> Source:
--- --- ---

# Good Evening Brothers!!



## montkun (Sep 30, 2015)

Hello everyone, I'm a newly raised (8/29/15) Master Mason representing Melita Lodge #117 under the Most Worshipful Prince Hall Grand Lodge of Pennsylvania: Masonic District #7 of Pittsburgh, Pennsylvania. 

Joining this lodge of wonderful men was especially significant for me because it was done with my Grandfather present. Personally, I was overwhelmed when he shook my hand and called me Brother for the first time.





Currently I'm studying for my proficiency in the 3rd degree, and I hope to give it next month. That way I can focus my efforts towards my new duties as Senior Deacon at both regular meetings and in degree work.


----------



## Warrior1256 (Oct 1, 2015)

Congratulations and welcome brother. Glad to have you here. I, too, was appointed Senior Deacon soon after my raising. I was raised in August of last year. Look forward to communicating with you on the forums.


----------



## Mike Martin (Oct 6, 2015)

Congratulations and welcome


----------



## Derinique Kendrick (Oct 6, 2015)

Congratulations and welcome, brother!


----------



## HerrickMusic (Oct 13, 2015)

Welcome brother!  My dad raised me, so I know how you feel!  It's both an honor and a privilege!!!


----------



## David Gillies (Oct 16, 2015)

welcome and congratulations  remember you get out of masonry what you put in Hope you have along and happy carear in masonry


----------



## Blake Bowden (Oct 16, 2015)

Welcome to My Freemasonry and congratulations on beginning your travels!


----------

--- --- ---

> Data entries:
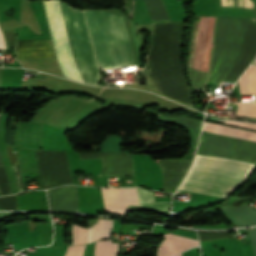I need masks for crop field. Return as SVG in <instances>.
<instances>
[{"mask_svg":"<svg viewBox=\"0 0 256 256\" xmlns=\"http://www.w3.org/2000/svg\"><path fill=\"white\" fill-rule=\"evenodd\" d=\"M118 244L111 243V240L97 241L94 256H116Z\"/></svg>","mask_w":256,"mask_h":256,"instance_id":"obj_17","label":"crop field"},{"mask_svg":"<svg viewBox=\"0 0 256 256\" xmlns=\"http://www.w3.org/2000/svg\"><path fill=\"white\" fill-rule=\"evenodd\" d=\"M232 158L256 163V143L234 139Z\"/></svg>","mask_w":256,"mask_h":256,"instance_id":"obj_13","label":"crop field"},{"mask_svg":"<svg viewBox=\"0 0 256 256\" xmlns=\"http://www.w3.org/2000/svg\"><path fill=\"white\" fill-rule=\"evenodd\" d=\"M155 161L162 170V191L174 192L184 177L192 160L164 159Z\"/></svg>","mask_w":256,"mask_h":256,"instance_id":"obj_7","label":"crop field"},{"mask_svg":"<svg viewBox=\"0 0 256 256\" xmlns=\"http://www.w3.org/2000/svg\"><path fill=\"white\" fill-rule=\"evenodd\" d=\"M164 238L158 247L157 256H172L191 247L198 246L196 240L181 236L165 234Z\"/></svg>","mask_w":256,"mask_h":256,"instance_id":"obj_11","label":"crop field"},{"mask_svg":"<svg viewBox=\"0 0 256 256\" xmlns=\"http://www.w3.org/2000/svg\"><path fill=\"white\" fill-rule=\"evenodd\" d=\"M158 119L173 121L185 126L192 134V145L196 146L202 121L189 118L183 115H162L159 114Z\"/></svg>","mask_w":256,"mask_h":256,"instance_id":"obj_12","label":"crop field"},{"mask_svg":"<svg viewBox=\"0 0 256 256\" xmlns=\"http://www.w3.org/2000/svg\"><path fill=\"white\" fill-rule=\"evenodd\" d=\"M12 170H13V174H14V178H15V182H16L18 192L22 191V190H25V188L23 186V183H22L21 175H20V172H19L18 164L13 166Z\"/></svg>","mask_w":256,"mask_h":256,"instance_id":"obj_21","label":"crop field"},{"mask_svg":"<svg viewBox=\"0 0 256 256\" xmlns=\"http://www.w3.org/2000/svg\"><path fill=\"white\" fill-rule=\"evenodd\" d=\"M2 33L5 39L7 49L14 48L16 45V36H15L14 30L11 29L7 31H3Z\"/></svg>","mask_w":256,"mask_h":256,"instance_id":"obj_20","label":"crop field"},{"mask_svg":"<svg viewBox=\"0 0 256 256\" xmlns=\"http://www.w3.org/2000/svg\"><path fill=\"white\" fill-rule=\"evenodd\" d=\"M23 194H26V192L24 191V192H22V193H19V194H17V196H21V195H23Z\"/></svg>","mask_w":256,"mask_h":256,"instance_id":"obj_26","label":"crop field"},{"mask_svg":"<svg viewBox=\"0 0 256 256\" xmlns=\"http://www.w3.org/2000/svg\"><path fill=\"white\" fill-rule=\"evenodd\" d=\"M7 151H8V154H9L11 165L13 166L14 164L17 163V157H16L17 152L13 153V149L11 147H7Z\"/></svg>","mask_w":256,"mask_h":256,"instance_id":"obj_24","label":"crop field"},{"mask_svg":"<svg viewBox=\"0 0 256 256\" xmlns=\"http://www.w3.org/2000/svg\"><path fill=\"white\" fill-rule=\"evenodd\" d=\"M4 48H6V47H5V43H4L2 33H1V30H0V49H4Z\"/></svg>","mask_w":256,"mask_h":256,"instance_id":"obj_25","label":"crop field"},{"mask_svg":"<svg viewBox=\"0 0 256 256\" xmlns=\"http://www.w3.org/2000/svg\"><path fill=\"white\" fill-rule=\"evenodd\" d=\"M256 54V19L251 18L236 62L224 80H236Z\"/></svg>","mask_w":256,"mask_h":256,"instance_id":"obj_5","label":"crop field"},{"mask_svg":"<svg viewBox=\"0 0 256 256\" xmlns=\"http://www.w3.org/2000/svg\"><path fill=\"white\" fill-rule=\"evenodd\" d=\"M85 245L81 246H69L67 253L65 256H83Z\"/></svg>","mask_w":256,"mask_h":256,"instance_id":"obj_22","label":"crop field"},{"mask_svg":"<svg viewBox=\"0 0 256 256\" xmlns=\"http://www.w3.org/2000/svg\"><path fill=\"white\" fill-rule=\"evenodd\" d=\"M231 146L232 138L202 131L197 154L230 158Z\"/></svg>","mask_w":256,"mask_h":256,"instance_id":"obj_9","label":"crop field"},{"mask_svg":"<svg viewBox=\"0 0 256 256\" xmlns=\"http://www.w3.org/2000/svg\"><path fill=\"white\" fill-rule=\"evenodd\" d=\"M196 164L250 172L253 164L197 155ZM193 164L179 189L225 197L236 189L248 173ZM248 176V175H247Z\"/></svg>","mask_w":256,"mask_h":256,"instance_id":"obj_3","label":"crop field"},{"mask_svg":"<svg viewBox=\"0 0 256 256\" xmlns=\"http://www.w3.org/2000/svg\"><path fill=\"white\" fill-rule=\"evenodd\" d=\"M18 59L55 57L50 40L18 41Z\"/></svg>","mask_w":256,"mask_h":256,"instance_id":"obj_10","label":"crop field"},{"mask_svg":"<svg viewBox=\"0 0 256 256\" xmlns=\"http://www.w3.org/2000/svg\"><path fill=\"white\" fill-rule=\"evenodd\" d=\"M100 67L136 65L121 16L84 10Z\"/></svg>","mask_w":256,"mask_h":256,"instance_id":"obj_2","label":"crop field"},{"mask_svg":"<svg viewBox=\"0 0 256 256\" xmlns=\"http://www.w3.org/2000/svg\"><path fill=\"white\" fill-rule=\"evenodd\" d=\"M203 130H208L210 132L217 133V134H226L230 136H235L239 138L256 141V133L238 129V128L227 127V126L216 125V124L205 122Z\"/></svg>","mask_w":256,"mask_h":256,"instance_id":"obj_14","label":"crop field"},{"mask_svg":"<svg viewBox=\"0 0 256 256\" xmlns=\"http://www.w3.org/2000/svg\"><path fill=\"white\" fill-rule=\"evenodd\" d=\"M105 210L127 214V205H139L136 188H101Z\"/></svg>","mask_w":256,"mask_h":256,"instance_id":"obj_6","label":"crop field"},{"mask_svg":"<svg viewBox=\"0 0 256 256\" xmlns=\"http://www.w3.org/2000/svg\"><path fill=\"white\" fill-rule=\"evenodd\" d=\"M225 123L256 130V125L255 124H248V123L229 121V120H226Z\"/></svg>","mask_w":256,"mask_h":256,"instance_id":"obj_23","label":"crop field"},{"mask_svg":"<svg viewBox=\"0 0 256 256\" xmlns=\"http://www.w3.org/2000/svg\"><path fill=\"white\" fill-rule=\"evenodd\" d=\"M238 84L240 92L256 91V66H250Z\"/></svg>","mask_w":256,"mask_h":256,"instance_id":"obj_16","label":"crop field"},{"mask_svg":"<svg viewBox=\"0 0 256 256\" xmlns=\"http://www.w3.org/2000/svg\"><path fill=\"white\" fill-rule=\"evenodd\" d=\"M236 114L243 115V116L256 117V103L255 102L239 103Z\"/></svg>","mask_w":256,"mask_h":256,"instance_id":"obj_18","label":"crop field"},{"mask_svg":"<svg viewBox=\"0 0 256 256\" xmlns=\"http://www.w3.org/2000/svg\"><path fill=\"white\" fill-rule=\"evenodd\" d=\"M56 54L65 77L99 84L100 75L82 10L43 0Z\"/></svg>","mask_w":256,"mask_h":256,"instance_id":"obj_1","label":"crop field"},{"mask_svg":"<svg viewBox=\"0 0 256 256\" xmlns=\"http://www.w3.org/2000/svg\"><path fill=\"white\" fill-rule=\"evenodd\" d=\"M177 256H181V254L177 255Z\"/></svg>","mask_w":256,"mask_h":256,"instance_id":"obj_27","label":"crop field"},{"mask_svg":"<svg viewBox=\"0 0 256 256\" xmlns=\"http://www.w3.org/2000/svg\"><path fill=\"white\" fill-rule=\"evenodd\" d=\"M250 18L218 17L210 75L207 81L219 84L233 66Z\"/></svg>","mask_w":256,"mask_h":256,"instance_id":"obj_4","label":"crop field"},{"mask_svg":"<svg viewBox=\"0 0 256 256\" xmlns=\"http://www.w3.org/2000/svg\"><path fill=\"white\" fill-rule=\"evenodd\" d=\"M216 17L202 16L196 57V69L207 71Z\"/></svg>","mask_w":256,"mask_h":256,"instance_id":"obj_8","label":"crop field"},{"mask_svg":"<svg viewBox=\"0 0 256 256\" xmlns=\"http://www.w3.org/2000/svg\"><path fill=\"white\" fill-rule=\"evenodd\" d=\"M140 205L155 206H128V210L148 208L156 211H168L170 202H154L153 192L138 189Z\"/></svg>","mask_w":256,"mask_h":256,"instance_id":"obj_15","label":"crop field"},{"mask_svg":"<svg viewBox=\"0 0 256 256\" xmlns=\"http://www.w3.org/2000/svg\"><path fill=\"white\" fill-rule=\"evenodd\" d=\"M86 232H87V229L73 224V226H72V244H85Z\"/></svg>","mask_w":256,"mask_h":256,"instance_id":"obj_19","label":"crop field"}]
</instances>
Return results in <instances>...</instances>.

--- --- ---

> Stated problem 1:
Which lodge does montkun say he represents in the forum thread?
> Stated problem 2:
Return the stretch of the forum thread from "welcome and congratulations" through "Bowden (Oct 16, 2015)".
> Stated problem 3:
Why does montkun want to give his 3rd-degree proficiency next month, according to the forum thread?
The rows have no connection to the forum thread.

> Complete output 1:
Melita Lodge #117 under the Most Worshipful Prince Hall Grand Lodge of Pennsylvania

> Complete output 2:
welcome and congratulations  remember you get out of masonry what you put in Hope you have along and happy carear in masonry


----------



## Blake Bowden (Oct 16, 2015)

> Complete output 3:
Getting it done then would let him focus his efforts on his new duties as Senior Deacon, both at regular meetings and in degree work.